The open world was fleshed out thanks to the extra development time

Apr 10, 2014 23:31 GMT  ·  By

Ubisoft has once again discussed the delay it had to announce for Watch Dogs last year, confirming that the time spent on the title was mainly focused on polishing and making sure the many different systems worked together in harmony.

Watch Dogs was set to debut in November of last year, right alongside the next-gen consoles from Sony and Microsoft, in the form of the PS4 and Xbox One.

Unfortunately, about a month before its release, Ubisoft surprised many with the announcement that Watch Dogs had been delayed until the beginning of 2014.

Last month, the title finally got a new release date in late May, and Ubisoft's Montreal team has started talking about the work it did on the future game.

According to Director Jonathan Morin, the team didn't use the extra time to fit in new features or ideas that were abandoned to reach the initial November deadline. Instead, it just focused on making sure the existing systems worked smoothly.

"We didn’t really start shoehorning features in one after the other," Morin told Edge. "It’s tempting to start saying, 'Oh, let’s add this and that, and we so wanted to add this,' but the reality is we’d just end up repeating the same thing over and over again. Our new starting point was an almost-shipped game, so the smart move was to not touch too much."

"Let’s just know exactly what we want to change and deal with it in a very precise way.

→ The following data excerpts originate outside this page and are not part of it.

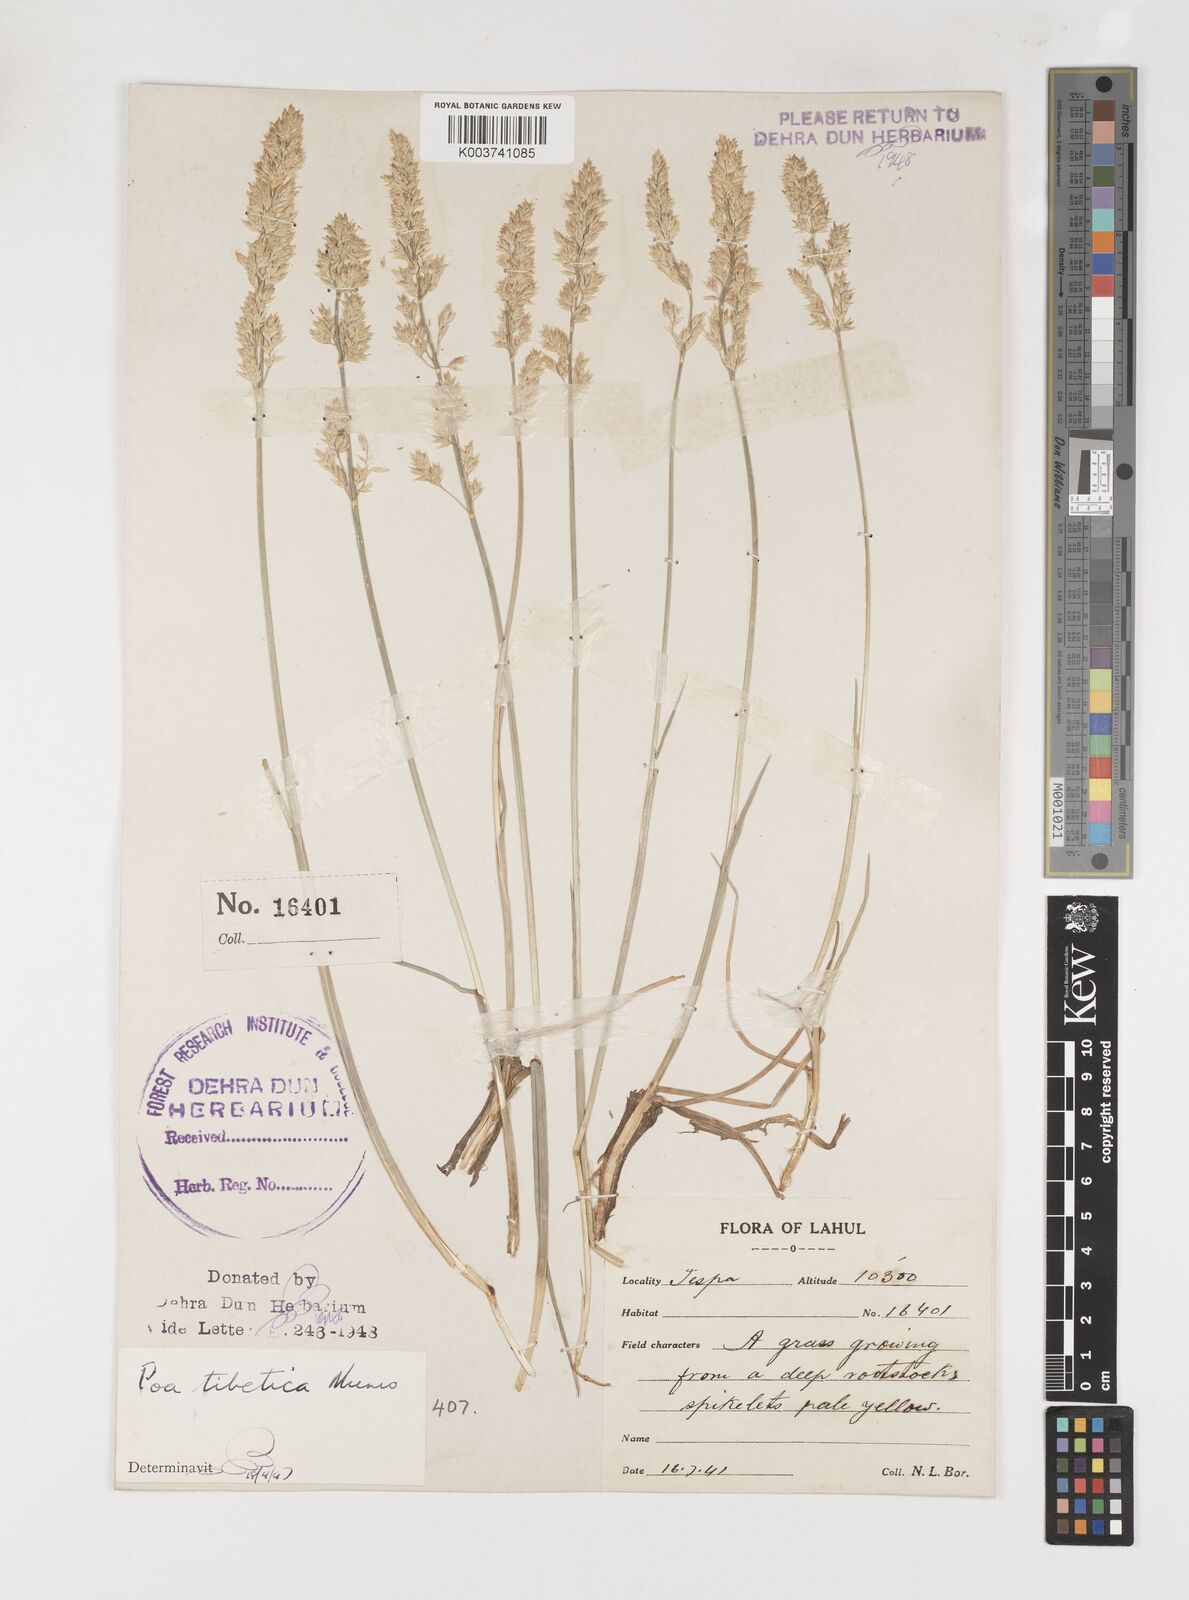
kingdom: Plantae
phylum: Tracheophyta
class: Liliopsida
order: Poales
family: Poaceae
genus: Arctopoa
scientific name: Arctopoa tibetica
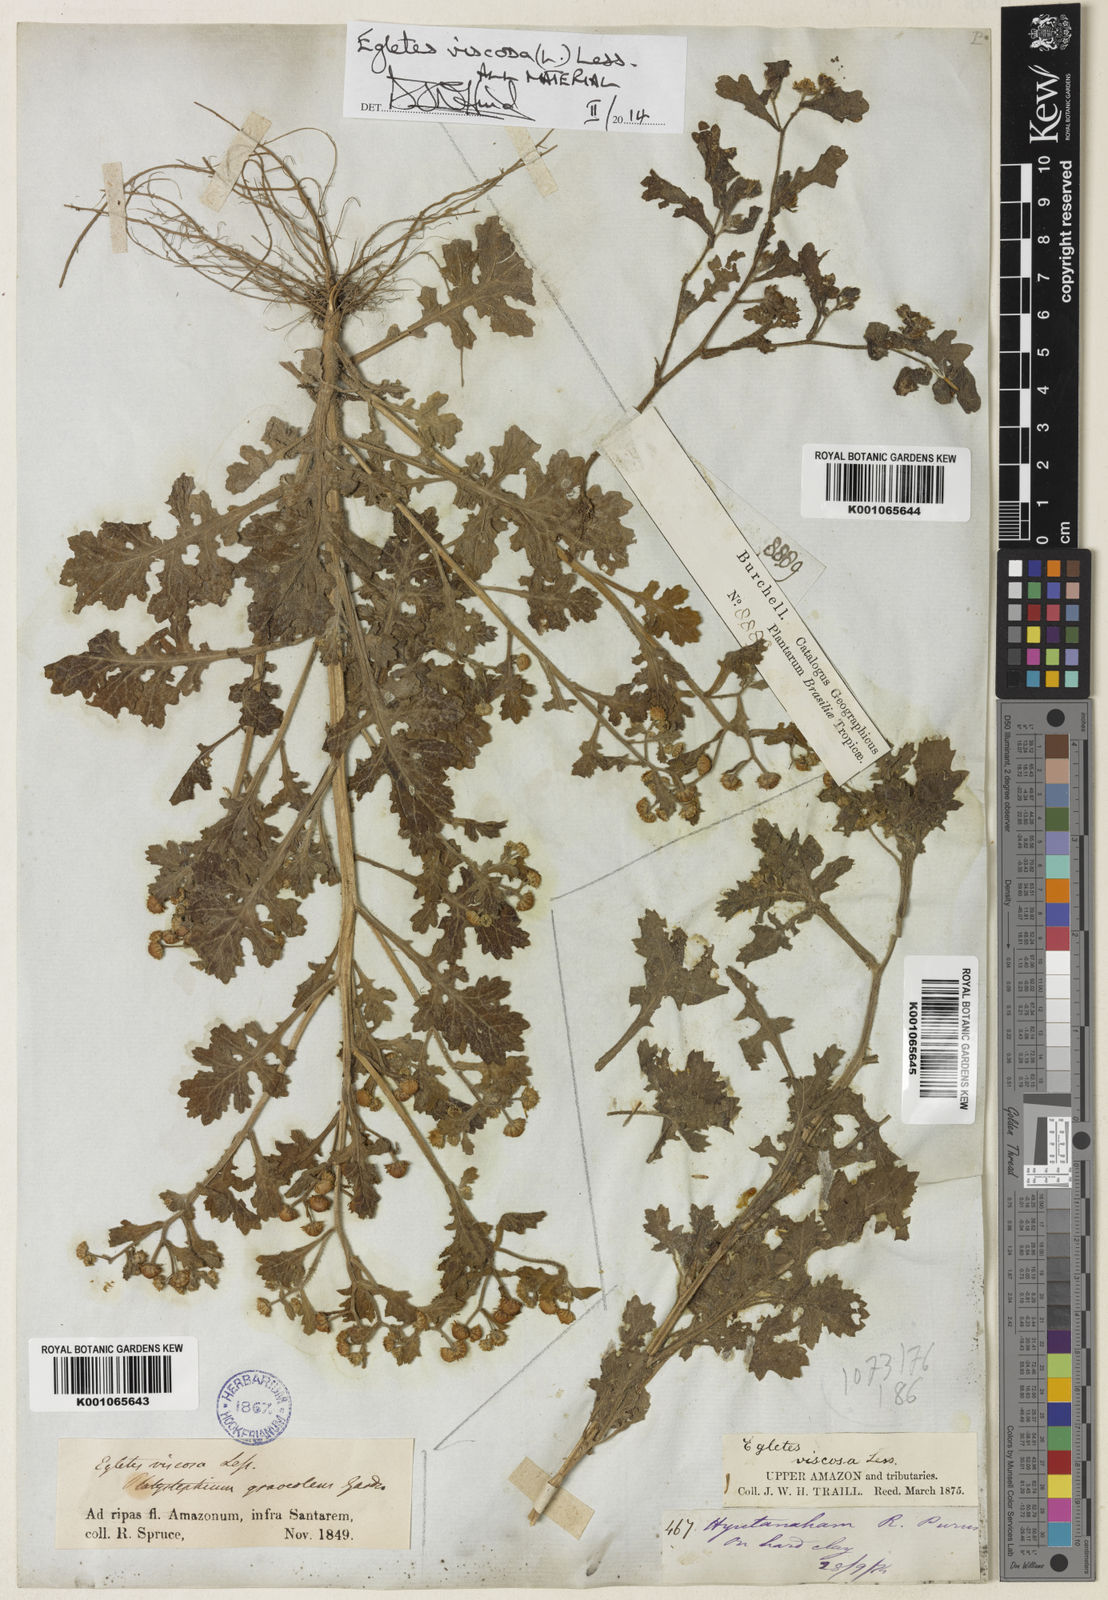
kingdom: Plantae
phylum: Tracheophyta
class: Magnoliopsida
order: Asterales
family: Asteraceae
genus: Egletes
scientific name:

We already had a huge game. Now the thing was to make sure everything connected with each other in a nice way. We didn’t really add anything huge to the game. We just tweaked everything."

A bit more content relating to NPC voices as well as profile backgrounds for the civilians to make the game feel more alive were also added.

Even so, it was really all about polishing, according to co-art Director Mathieu Leduc, who shared the philosophy of the whole team.

"Naturally, with an open-world game, you polish the main path and you kind of… not let go of the side stuff, but overpolish the main path. So this extension allowed us to just go back and polish a little more of the side stuff, the hidden stuff that’s not on the main path."

Watch Dogs is set to debut worldwide on May 27 for the PC, PS3, PS4, Xbox 360, and Xbox One platforms. You can expect to hear more as we get closer to that date.